E-cigs and nicotine patches safe for pregnant smokers

4 minute read


It’s the chemicals in cigarettes – not the nicotine – that’s to blame for smoking-related harms, researchers say.


Using nicotine replacement therapies including e-cigarettes while pregnant is the far safer alternative to continuing to smoke, new research confirms. 

Smoking has long been associated with adverse outcomes in pregnancy, although researchers have argued nicotine is not responsible for these effects. Nicotine replacement therapies – patches, sprays and gum – are common approaches to help smokers quit. 

In addition, e-cigarettes are gaining popularity as an aid to stop smoking. However, little is known about the safety of e-cigarettes as an alternative to smoking in pregnancy.     

A secondary analysis of a UK-based randomised clinical trial, published in Addiction, reports regular e-cigarette and nicotine patch use by pregnant smokers is not linked with adverse outcomes such as miscarriage or congenital abnormalities.  

“Nicotine containing aids can help pregnant women to stop smoking, but some clinicians are reticent about providing [patches] or e-cigarettes in pregnancy. This study provides further, reassuring evidence that tobacco smoke chemicals rather than nicotine are responsible for smoking-related harms, so using nicotine containing aids to quit is vastly preferable to continuing to smoke when pregnant,” said Professor Tim Coleman, whose research group led participant recruitment for the trial, in a statement.  

Researchers reanalysed data from the pregnancy trial of e-cigarettes and patches (PREP) study, published in Nature Medicine in 2022, which suggested e-cigarettes were a better quitting aid in pregnant smokers compared with nicotine patches.  

In the new study, researchers compared pregnancy-related outcomes for 1100 smokers based on how regularly they used (or didn’t use) e-cigarettes or nicotine patches during their pregnancy. 

Regular product use during pregnancy (defined as using the product for at least five consecutive days in the first four weeks of the trial, using regularly for at least one week/occasionally for at least three weeks during the trial or using the product at the end of the pregnancy [35 weeks’ gestation]) was higher for e-cigarettes (47%) than nicotine patches (21%). 
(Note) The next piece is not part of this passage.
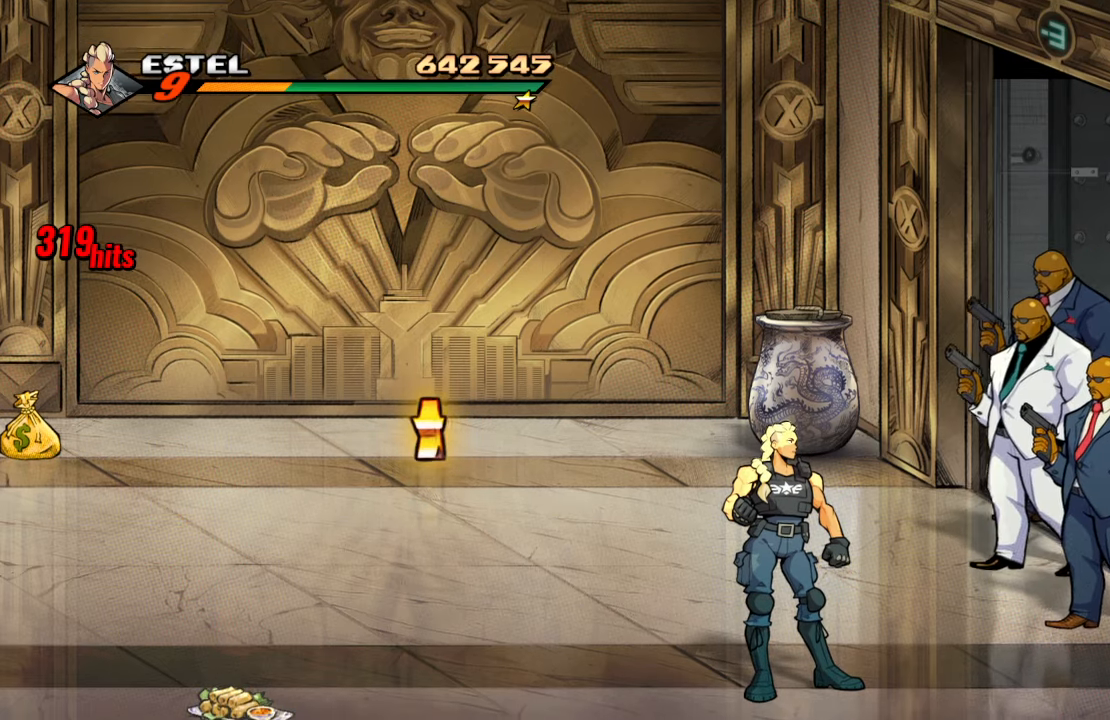
{"buttons": ["DPAD_UP", "DPAD_LEFT"], "left_stick": "center", "right_stick": "center", "events": []}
On average, women who abstained from smoking in later pregnancy but regularly used e-cigarettes or nicotine patches had heavier babies than continuing smokers who did not use nicotine products. The babies of abstainers had a similar weight to those of non-smokers who also did not use nicotine products. 

“This suggests that the use of e-cigarettes and nicotine replacement therapy after the first trimester may not affect intrauterine growth in women who continue to smoke and that it does not reduce the benefits of stopping smoking in women who quit,” the researchers wrote. 

Adverse pregnancy outcomes – such as miscarriage, pre-term birth and congenital abnormalities – occurred at similar rates among women who abstained from smoking but used e-cigarettes compared with abstainers using nicotine patches. 

“[This] contributes answers to two important questions, one practical and one concerning our understanding of risks of smoking,” lead researcher Professor Peter Hajek told media.  

“E-cigarettes helped pregnant smokers quit without posing any detectable risks to pregnancy compared with stopping smoking without further nicotine use. Using nicotine containing aids to stop smoking in pregnancy thus appears safe.” 

A commentary accompanying the original PREP results stressed neither treatment used in the study was harmless or effective and should only be used as a last resort when women are otherwise unable to quit. 

“Even in the setting of this study – with the e-cigarette device and initial liquid provided free of charge and scheduled supportive phone calls – overall [smoking] cessation rates were low, at just 6.8% validated prolonged abstinence at the end of pregnancy (versus 4.4% with [nicotine patches]). This implies that neither [patches] nor e-cigarettes offer an adequate solution to smoking during pregnancy,” the commentary concluded. 

The AIHW’s Australia’s mothers and babies report, released in December last year, reported 9% of Australian women who gave birth in 2021 smoked at some point during their pregnancy.